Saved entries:
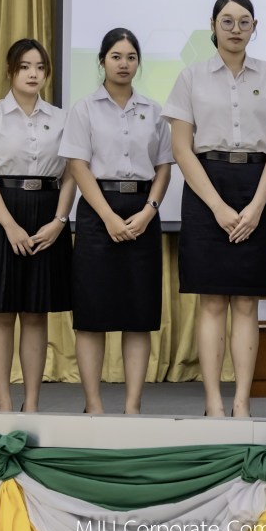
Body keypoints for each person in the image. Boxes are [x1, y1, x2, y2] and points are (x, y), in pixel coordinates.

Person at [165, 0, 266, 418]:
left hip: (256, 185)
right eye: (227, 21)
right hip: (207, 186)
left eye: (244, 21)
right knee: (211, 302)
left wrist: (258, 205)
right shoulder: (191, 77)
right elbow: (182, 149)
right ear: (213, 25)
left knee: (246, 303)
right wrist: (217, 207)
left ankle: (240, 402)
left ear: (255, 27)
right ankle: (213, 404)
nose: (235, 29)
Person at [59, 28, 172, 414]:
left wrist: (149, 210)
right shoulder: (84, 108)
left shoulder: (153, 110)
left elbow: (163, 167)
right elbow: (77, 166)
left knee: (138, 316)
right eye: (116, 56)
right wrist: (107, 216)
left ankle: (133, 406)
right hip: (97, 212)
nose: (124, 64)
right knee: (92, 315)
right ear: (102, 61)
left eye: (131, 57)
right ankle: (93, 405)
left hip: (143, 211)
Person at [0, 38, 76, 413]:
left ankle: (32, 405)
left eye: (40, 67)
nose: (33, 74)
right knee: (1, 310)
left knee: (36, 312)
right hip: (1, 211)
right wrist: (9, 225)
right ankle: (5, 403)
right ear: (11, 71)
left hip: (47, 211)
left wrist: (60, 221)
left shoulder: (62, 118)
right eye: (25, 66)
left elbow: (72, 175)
---
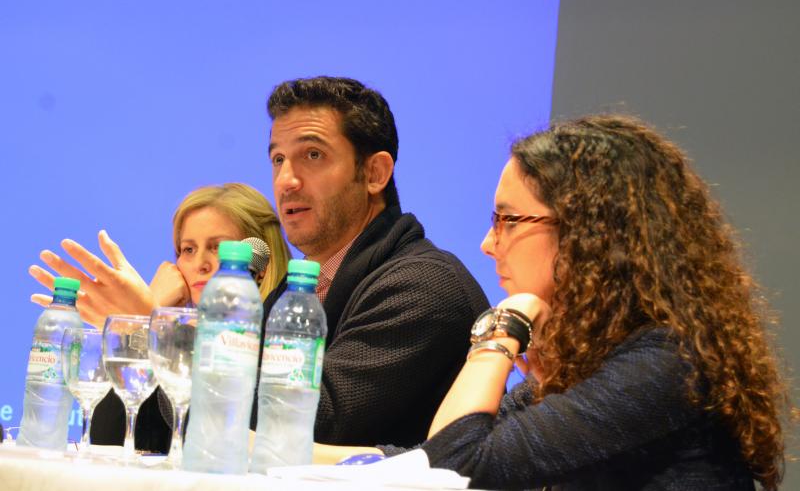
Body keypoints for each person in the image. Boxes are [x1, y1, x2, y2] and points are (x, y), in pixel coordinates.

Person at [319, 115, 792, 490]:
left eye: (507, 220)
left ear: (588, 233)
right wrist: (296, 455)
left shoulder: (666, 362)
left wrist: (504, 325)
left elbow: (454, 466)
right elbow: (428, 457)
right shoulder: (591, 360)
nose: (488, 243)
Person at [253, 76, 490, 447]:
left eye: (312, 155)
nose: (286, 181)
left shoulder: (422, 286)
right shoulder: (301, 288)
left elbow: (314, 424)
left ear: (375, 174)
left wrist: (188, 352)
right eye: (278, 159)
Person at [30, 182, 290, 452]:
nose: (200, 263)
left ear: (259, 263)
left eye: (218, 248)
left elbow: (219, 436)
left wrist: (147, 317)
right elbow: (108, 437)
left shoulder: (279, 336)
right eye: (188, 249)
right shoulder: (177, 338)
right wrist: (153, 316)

# What this task involves
Print exactly the lines above, between the one holding "left elbow: (163, 167)" and the one holding "left elbow: (72, 175)", inclusive, and nothing besides.

# Solution
left elbow: (163, 167)
right elbow: (77, 166)
left knee: (138, 316)
right eye: (116, 56)
right wrist: (107, 216)
left ankle: (133, 406)
right hip: (97, 212)
nose: (124, 64)
right knee: (92, 315)
right ear: (102, 61)
left eye: (131, 57)
right ankle: (93, 405)
left hip: (143, 211)
Person at [0, 38, 76, 413]:
left ankle: (32, 405)
left eye: (40, 67)
nose: (33, 74)
right knee: (1, 310)
left knee: (36, 312)
right hip: (1, 211)
right wrist: (9, 225)
right ankle: (5, 403)
right ear: (11, 71)
left hip: (47, 211)
left wrist: (60, 221)
left shoulder: (62, 118)
right eye: (25, 66)
left elbow: (72, 175)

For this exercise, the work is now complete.